When freedom is lacking, it becomes much more precious

Been thinking at all about freedom lately?
If so, you’re not alone.
I’ve had more conversations about liberty in the last three months than I think I’ve had in 50-plus years.
This Fourth, I especially thought about how, in 1776, a bunch of guys gathered in sweltering heat to sign their names on the dotted line, saying they were done with being told what to do by a government that was more interested in their money than in their needs, and was pretty out of touch with what was happening out in the hinterlands, where they lived.
When things are going well, when we can pretty much do what we want, whenever we want, it’s easy to take our freedoms for granted: the right to assemble, to write or say what we think, to believe what we want and practice that belief (as long as we’re not damaging someone else), the right to be left alone when the police show up without a warrant or probable cause, and many more (the right to vote, own a firearm, own land, marry whom you want, wear what you want, etc.) These are not necessarily things people in other lands can do.
With the arrival of the coronavirus, though, we’ve experienced changes.
Government edicts have closed businesses. Churchgoers have been forced to stay away for months. Schools have been crippled. Kids have been kicked off athletic fields financed by their (taxpaying) parents. In one nearby city, basketball hoops have been removed from the backboards in public parks. We’re told that we shouldn’t – or can’t travel.

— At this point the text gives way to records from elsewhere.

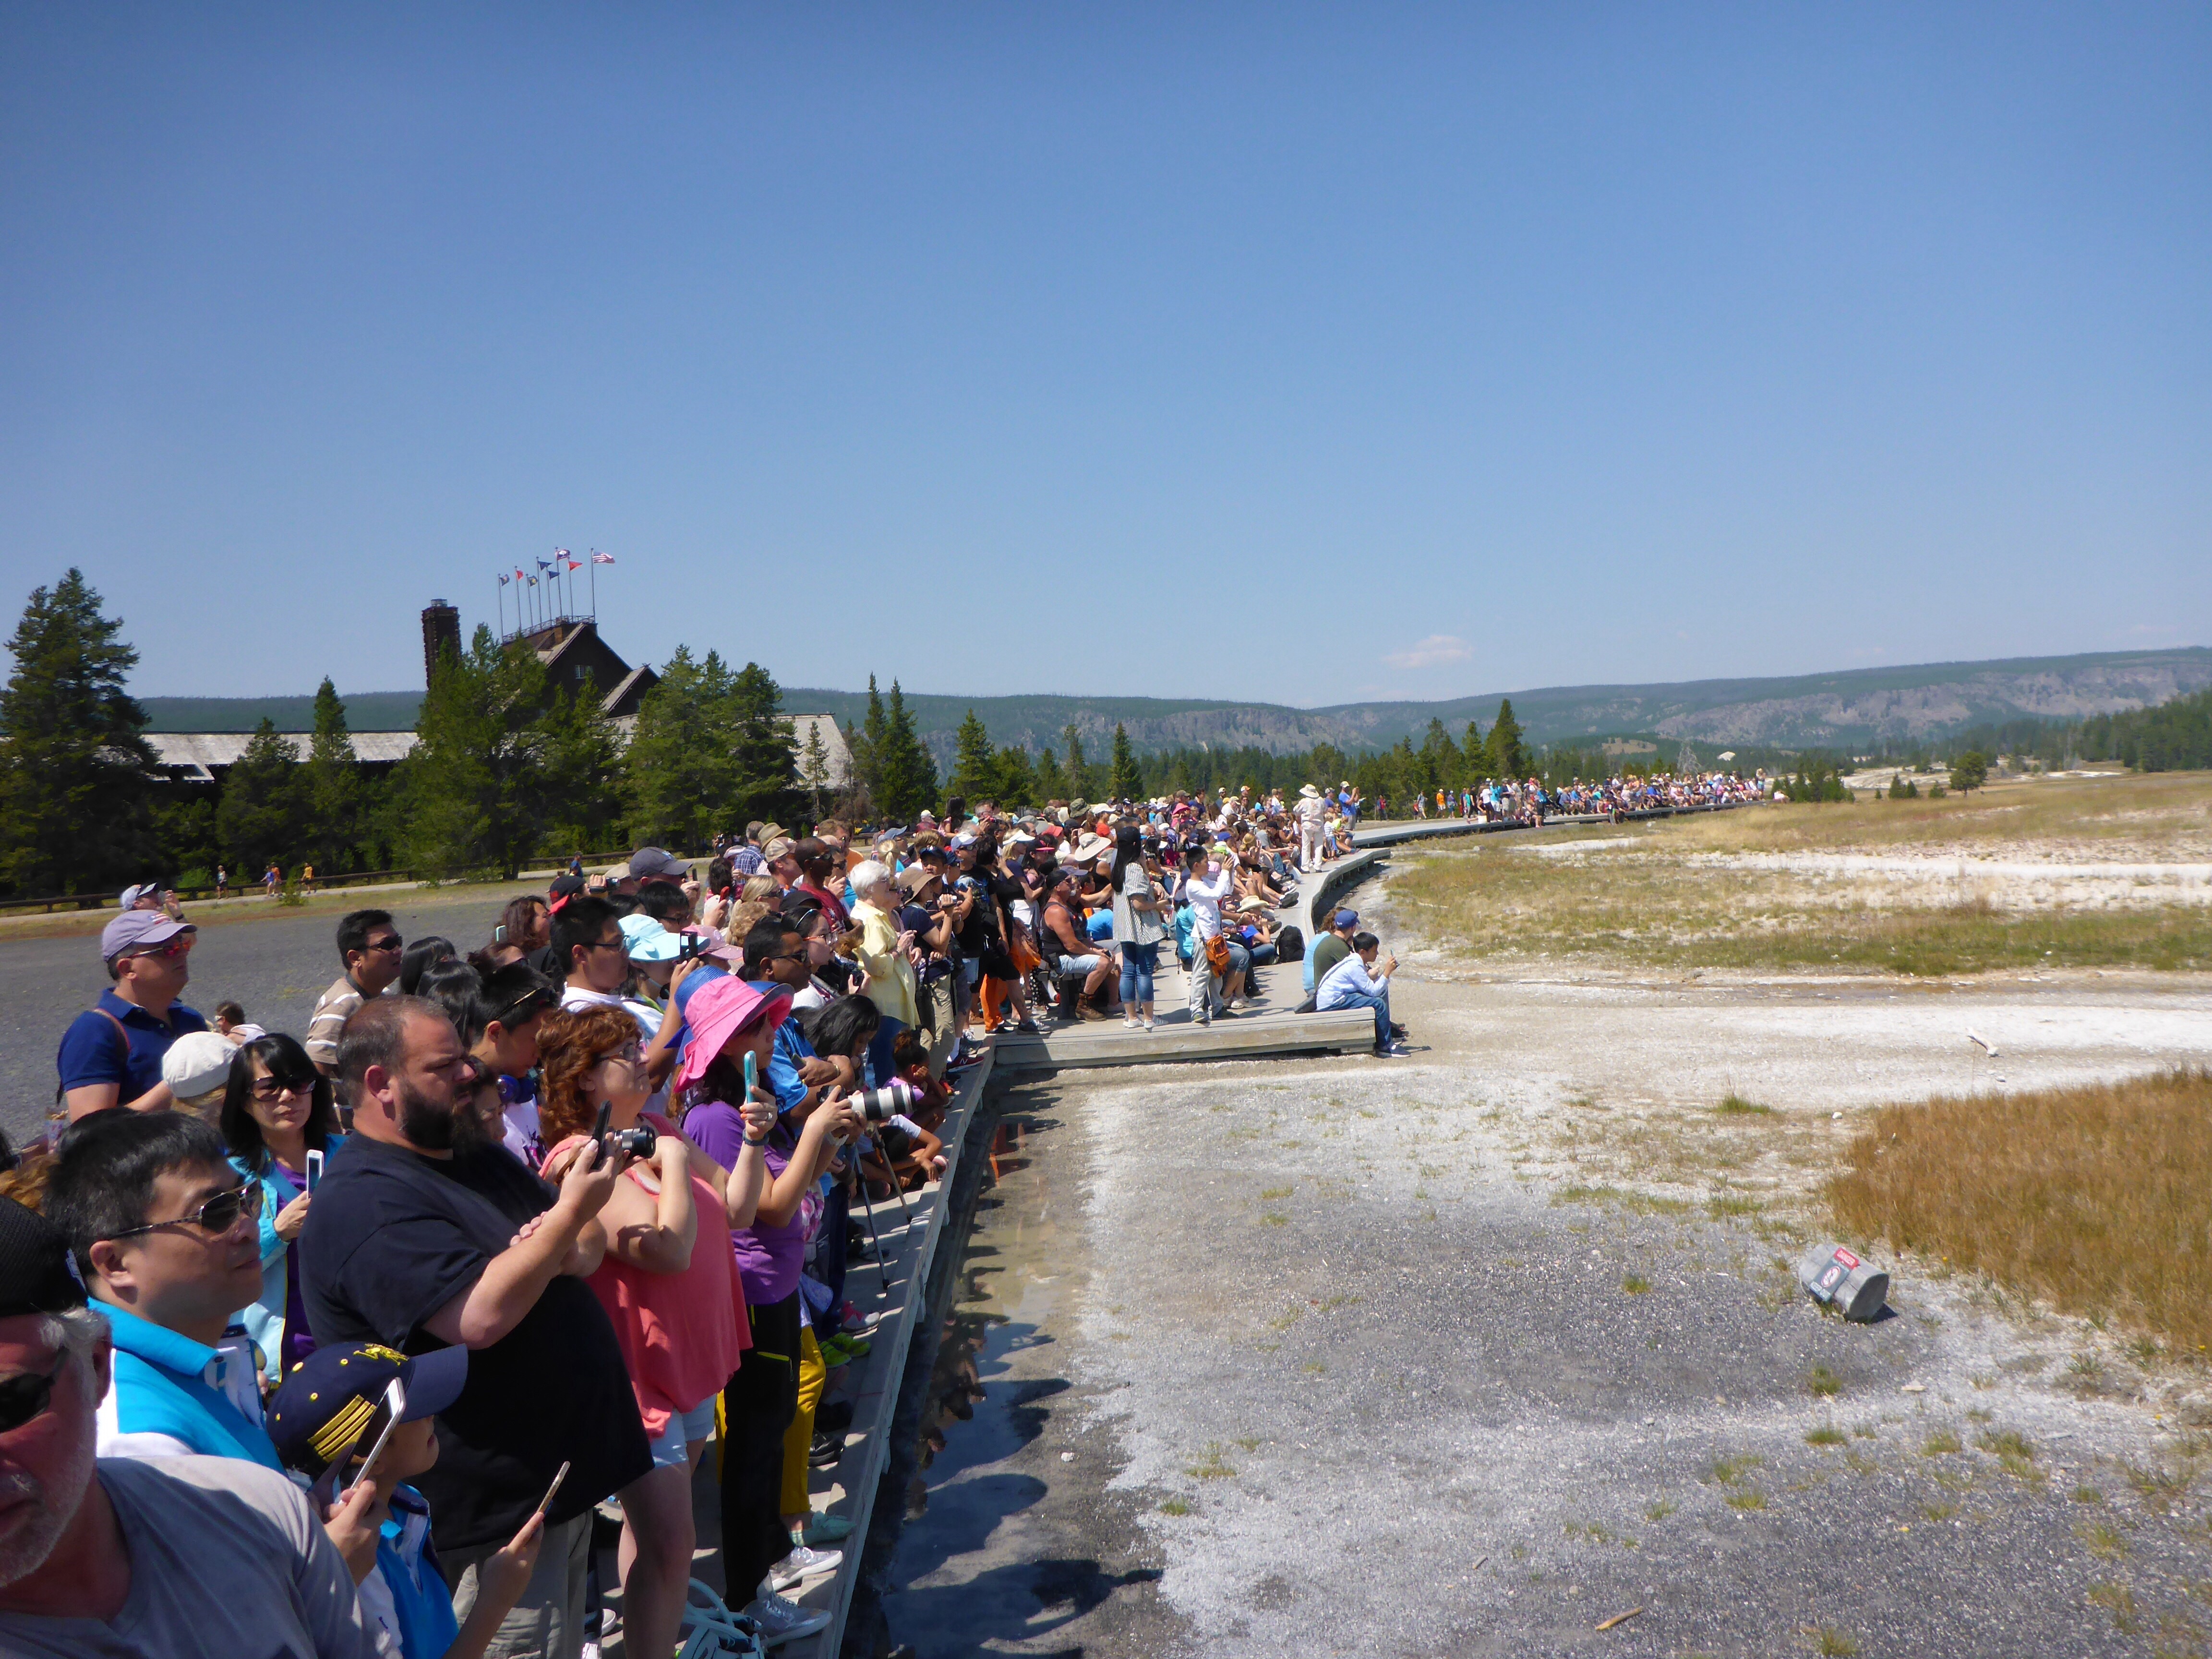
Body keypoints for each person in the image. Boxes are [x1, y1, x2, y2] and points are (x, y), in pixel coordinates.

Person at [299, 996, 650, 1659]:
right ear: (380, 1084)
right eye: (443, 1066)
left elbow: (584, 1249)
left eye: (464, 1057)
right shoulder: (365, 1199)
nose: (469, 1074)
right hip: (488, 1524)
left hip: (552, 1492)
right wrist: (559, 1226)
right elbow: (479, 1318)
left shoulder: (471, 1154)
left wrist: (547, 1243)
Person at [0, 1196, 382, 1657]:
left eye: (9, 1403)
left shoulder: (258, 1513)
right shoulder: (156, 1443)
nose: (243, 1228)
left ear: (96, 1368)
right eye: (213, 1213)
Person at [534, 999, 771, 1659]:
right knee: (672, 1546)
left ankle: (653, 1641)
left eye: (640, 1048)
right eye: (625, 1054)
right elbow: (667, 1250)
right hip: (640, 1380)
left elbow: (740, 1207)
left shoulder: (657, 1127)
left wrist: (754, 1141)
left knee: (656, 1541)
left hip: (688, 1360)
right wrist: (670, 1166)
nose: (645, 1060)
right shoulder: (580, 1158)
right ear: (585, 1077)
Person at [686, 986, 863, 1645]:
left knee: (772, 1430)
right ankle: (747, 1595)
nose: (772, 1035)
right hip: (753, 1297)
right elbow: (771, 1208)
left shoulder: (754, 1102)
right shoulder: (716, 1118)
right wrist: (814, 1129)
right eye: (759, 1026)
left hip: (778, 1292)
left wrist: (826, 1141)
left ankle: (768, 1567)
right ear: (726, 1043)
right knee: (753, 1448)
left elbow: (799, 1184)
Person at [267, 1341, 545, 1659]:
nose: (433, 1414)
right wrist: (496, 1601)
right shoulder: (360, 1563)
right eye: (415, 1408)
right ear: (370, 1453)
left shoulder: (405, 1505)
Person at [42, 1110, 279, 1467]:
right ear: (115, 1264)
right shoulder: (142, 1444)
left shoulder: (200, 1346)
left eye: (247, 1196)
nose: (248, 1227)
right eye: (216, 1212)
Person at [220, 1032, 346, 1386]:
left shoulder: (351, 1154)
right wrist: (277, 1232)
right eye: (269, 1088)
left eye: (299, 1083)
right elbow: (220, 1264)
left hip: (352, 1336)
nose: (288, 1096)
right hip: (278, 1353)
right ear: (245, 1102)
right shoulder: (231, 1175)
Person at [56, 909, 209, 1120]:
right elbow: (90, 1132)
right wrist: (184, 1078)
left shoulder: (190, 1019)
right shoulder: (94, 1031)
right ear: (128, 968)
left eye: (183, 944)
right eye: (168, 949)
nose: (183, 953)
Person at [306, 910, 405, 1083]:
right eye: (388, 945)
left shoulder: (384, 995)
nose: (398, 951)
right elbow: (315, 1075)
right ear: (355, 958)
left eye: (398, 942)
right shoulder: (340, 1005)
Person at [847, 860, 919, 1086]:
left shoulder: (875, 914)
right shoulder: (870, 919)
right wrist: (899, 948)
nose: (889, 884)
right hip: (885, 1006)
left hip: (892, 1004)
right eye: (883, 881)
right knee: (886, 1069)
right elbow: (877, 965)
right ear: (870, 888)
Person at [1042, 866, 1115, 1021]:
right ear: (1057, 887)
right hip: (1059, 960)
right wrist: (1095, 953)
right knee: (1103, 963)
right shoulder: (1056, 910)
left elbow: (1080, 940)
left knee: (1108, 956)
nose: (1072, 884)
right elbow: (1072, 945)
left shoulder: (1066, 906)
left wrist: (1098, 949)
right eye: (1067, 881)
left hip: (1069, 955)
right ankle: (1083, 1005)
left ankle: (1104, 1001)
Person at [1316, 931, 1405, 1056]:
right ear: (1363, 952)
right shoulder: (1355, 965)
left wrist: (1384, 975)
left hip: (1333, 998)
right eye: (1374, 951)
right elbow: (1374, 992)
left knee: (1380, 993)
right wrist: (1387, 972)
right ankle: (1385, 1046)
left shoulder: (1354, 961)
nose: (1377, 954)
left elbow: (1369, 988)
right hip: (1332, 1002)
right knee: (1378, 1004)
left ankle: (1384, 1035)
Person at [1300, 909, 1361, 1012]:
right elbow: (1353, 968)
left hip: (1310, 983)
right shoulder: (1333, 942)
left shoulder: (1323, 936)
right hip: (1317, 988)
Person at [1294, 783, 1327, 873]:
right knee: (1319, 846)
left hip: (1307, 825)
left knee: (1306, 846)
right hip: (1319, 825)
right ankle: (1318, 866)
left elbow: (1296, 811)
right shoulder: (1321, 800)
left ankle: (1305, 867)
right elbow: (1325, 810)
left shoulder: (1304, 801)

The most recent rule from the state is even more stringent: masks for everybody, everywhere we are inside with people we don’t normally spend a lot of time with. Violate this one and you may face a misdemeanor penalty.
Back in high school or college civics class, talk about rights and liberty may have seemed a bit theoretical, stimulus for a nap, maybe.
But now we’re getting a first-hand lesson in what it’s all about, or what it’s like to not have it.
South of the border, California Gov. Gavin Newsom has actually banned singing by church-goers. If you know anything about church, singing is a big part of the experience, as is interpersonal interaction with others. That’s why many have objected, questioned the constitutionality of rules restricting public gatherings and now this – particularly after government officials have done little other than issuing a few feeble admonitions to protesters who have packed public spaces across the nation in recent weeks.
When officials look the other way as violent, angry demonstrations pack streets and loot stores, then put the kibosh on peaceful, religious activities of otherwise law-abiding citizens, a red flag should wave for all of us, no matter which side of the political spectrum we’re on.
There’s a danger here, illustrated by the old Arabian proverb: “If the camel once gets his nose in the tent, his body will soon follow.”
Rights provided by our Constitution were placed there by people who did so because they, or others they knew, had actually gone to jail for their beliefs, for speaking out, for assembling.
They can be lost. I think back to how, after the 9-11 terrorist attacks, we have permitted increased government intrusion into our lives: dramatic growth of street surveillance, strip searches at the airport, the use of “sneak and peek” warrants, “Magic Lantern” surveillance of one’s computer usage, and more. People can now be arrested for simply associating with possible terrorist organizations, even if they have not committed a crime.
Of course, there’s a justification: terrorism is an evil that is difficult to combat without these measures – just like this virus is a serious, genuine threat to many and these measures are deemed necessary to protect ourselves.
The problem is, what do we lose to get that protection? It’s a hard question that we all must answer.